For this exercise, transcribe all the entries exactly as given and omit the images.

Bounding boxes with keypoints
┌──

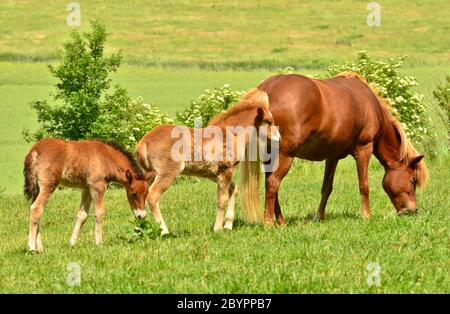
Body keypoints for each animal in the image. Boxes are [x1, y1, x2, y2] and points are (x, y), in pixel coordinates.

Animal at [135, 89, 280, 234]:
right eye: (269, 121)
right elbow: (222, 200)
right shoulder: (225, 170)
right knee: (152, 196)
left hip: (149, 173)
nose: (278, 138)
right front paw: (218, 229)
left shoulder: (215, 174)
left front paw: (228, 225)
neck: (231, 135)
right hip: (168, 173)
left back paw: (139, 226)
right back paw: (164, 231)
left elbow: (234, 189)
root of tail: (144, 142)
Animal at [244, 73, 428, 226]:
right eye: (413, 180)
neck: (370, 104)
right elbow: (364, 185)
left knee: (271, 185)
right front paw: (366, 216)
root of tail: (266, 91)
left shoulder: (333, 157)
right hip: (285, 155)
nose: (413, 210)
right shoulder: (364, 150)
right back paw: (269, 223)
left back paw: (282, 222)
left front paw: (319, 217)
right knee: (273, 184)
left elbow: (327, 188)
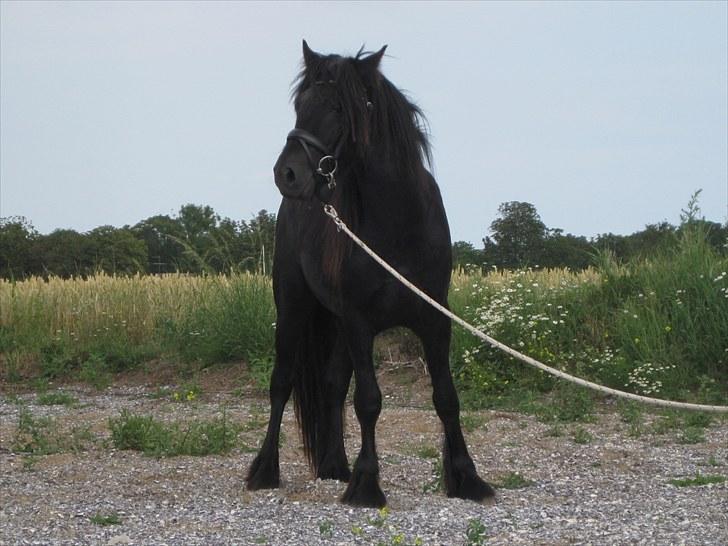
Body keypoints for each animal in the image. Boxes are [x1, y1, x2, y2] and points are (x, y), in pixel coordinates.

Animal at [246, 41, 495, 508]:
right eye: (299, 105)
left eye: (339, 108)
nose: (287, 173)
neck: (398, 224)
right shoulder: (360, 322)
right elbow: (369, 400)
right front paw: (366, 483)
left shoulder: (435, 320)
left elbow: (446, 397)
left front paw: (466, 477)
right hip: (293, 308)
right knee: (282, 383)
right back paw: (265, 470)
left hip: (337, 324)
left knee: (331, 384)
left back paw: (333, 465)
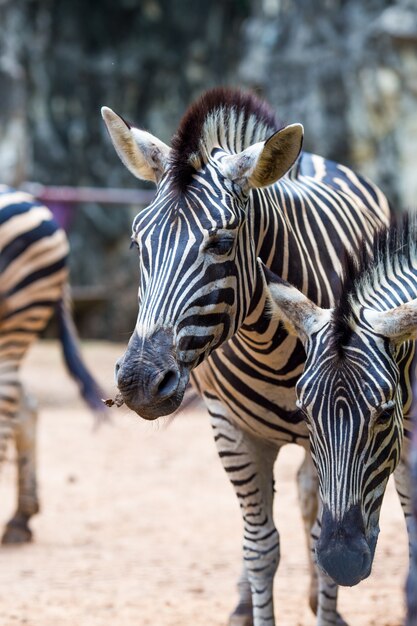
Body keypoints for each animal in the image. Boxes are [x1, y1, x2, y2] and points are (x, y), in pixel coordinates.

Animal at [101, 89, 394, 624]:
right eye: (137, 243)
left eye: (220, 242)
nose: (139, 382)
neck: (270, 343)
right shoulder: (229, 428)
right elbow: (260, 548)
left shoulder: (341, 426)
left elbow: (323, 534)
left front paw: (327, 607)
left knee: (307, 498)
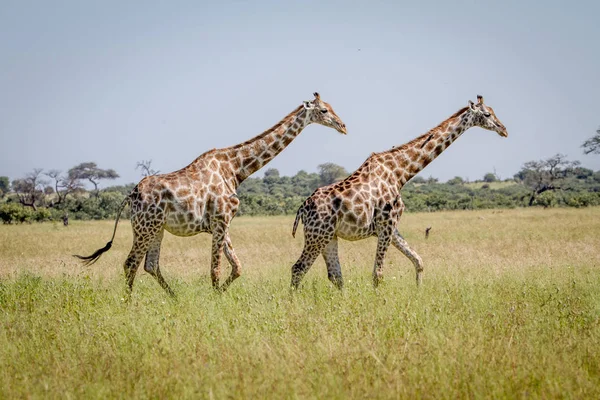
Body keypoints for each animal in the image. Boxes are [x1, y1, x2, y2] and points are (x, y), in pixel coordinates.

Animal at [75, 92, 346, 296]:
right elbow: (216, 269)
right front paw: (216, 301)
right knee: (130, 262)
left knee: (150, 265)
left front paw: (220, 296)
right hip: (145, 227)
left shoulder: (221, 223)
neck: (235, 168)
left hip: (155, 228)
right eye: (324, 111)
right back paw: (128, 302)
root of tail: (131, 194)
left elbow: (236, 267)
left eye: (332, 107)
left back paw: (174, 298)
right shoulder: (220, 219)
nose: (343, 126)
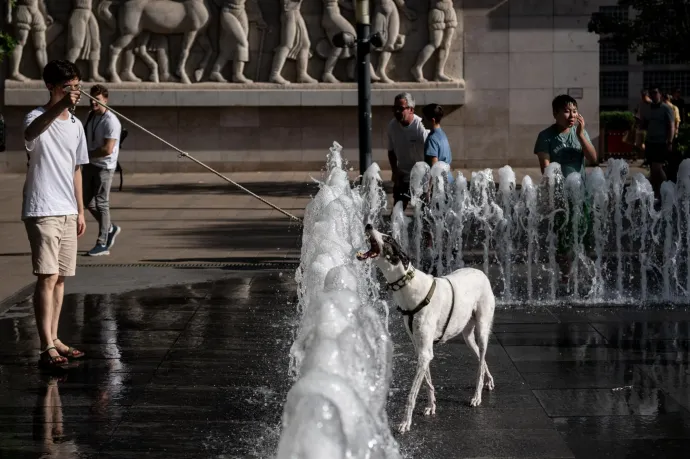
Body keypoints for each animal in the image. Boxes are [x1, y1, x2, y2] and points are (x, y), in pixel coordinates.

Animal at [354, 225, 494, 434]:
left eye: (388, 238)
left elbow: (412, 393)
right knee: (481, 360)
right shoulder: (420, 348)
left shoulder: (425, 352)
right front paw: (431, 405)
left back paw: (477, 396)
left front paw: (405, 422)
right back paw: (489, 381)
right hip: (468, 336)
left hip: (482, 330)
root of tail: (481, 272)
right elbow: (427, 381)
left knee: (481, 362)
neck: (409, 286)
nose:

└──

§ **Your response**
Body keypoints for each animal in the image. Boxes are [x1, y1, x2, y2] and points are (x, y), in pixel coordinates.

Animal at [135, 89, 280, 234]:
right eye: (269, 121)
right elbow: (222, 200)
right shoulder: (225, 170)
right knee: (152, 196)
left hip: (149, 173)
nose: (278, 138)
right front paw: (218, 229)
left shoulder: (215, 174)
left front paw: (228, 225)
neck: (231, 135)
right hip: (168, 173)
left back paw: (139, 226)
right back paw: (164, 231)
left elbow: (234, 189)
root of tail: (144, 142)
Animal at [244, 73, 428, 226]:
right eye: (413, 180)
neck: (370, 104)
right elbow: (364, 185)
left knee: (271, 185)
right front paw: (366, 216)
root of tail: (266, 91)
left shoulder: (333, 157)
right hip: (285, 155)
nose: (413, 210)
right shoulder: (364, 150)
right back paw: (269, 223)
left back paw: (282, 222)
left front paw: (319, 217)
right knee: (273, 184)
left elbow: (327, 188)
Body keypoints for each animal in the image. Boxes are [x1, y1, x2, y2] and points are (x, y), in pixel coordinates.

Animal at [246, 41, 495, 508]:
right eye: (299, 105)
left eye: (339, 108)
nose: (287, 173)
neck: (398, 224)
right shoulder: (360, 322)
right elbow: (369, 400)
right front paw: (366, 483)
left shoulder: (435, 320)
left elbow: (446, 397)
left front paw: (466, 477)
right hip: (293, 308)
right knee: (282, 383)
right back paw: (265, 470)
left hip: (337, 324)
left knee: (331, 384)
left back paw: (333, 465)
Body keypoints for each animal in the image. Boxes are [x1, y1, x2, y2] and points are (x, y), in pixel coordinates.

Animal at [101, 89, 394, 624]:
right eye: (137, 243)
left eye: (220, 242)
nose: (139, 382)
neck: (270, 343)
right shoulder: (229, 428)
right elbow: (260, 548)
left shoulder: (341, 426)
left elbow: (323, 534)
left front paw: (327, 607)
left knee: (307, 498)
Body keypoints for each animal in the image. Boxes are [x1, y1, x2, y2] and points are (x, y), in pixel coordinates.

Animal at [75, 92, 346, 296]:
right elbow: (216, 269)
right front paw: (216, 301)
right knee: (130, 262)
left knee: (150, 265)
left front paw: (220, 296)
right hip: (145, 227)
left shoulder: (221, 223)
neck: (235, 168)
left hip: (155, 228)
right eye: (324, 111)
right back paw: (128, 302)
root of tail: (131, 194)
left elbow: (236, 267)
left eye: (332, 107)
left back paw: (174, 298)
right shoulder: (220, 219)
nose: (343, 126)
Body keypoints for each animal in the image. Boxes are [x1, y1, x2, y2] and points are (x, y), in pixel coordinates.

Animal at [354, 225, 494, 434]:
left eye: (388, 238)
left elbow: (412, 393)
right knee: (481, 360)
right shoulder: (420, 348)
left shoulder: (425, 352)
right front paw: (431, 405)
left back paw: (477, 396)
left front paw: (405, 422)
right back paw: (489, 381)
right hip: (468, 336)
left hip: (482, 330)
root of tail: (481, 272)
right elbow: (427, 381)
left knee: (481, 362)
neck: (409, 286)
nose:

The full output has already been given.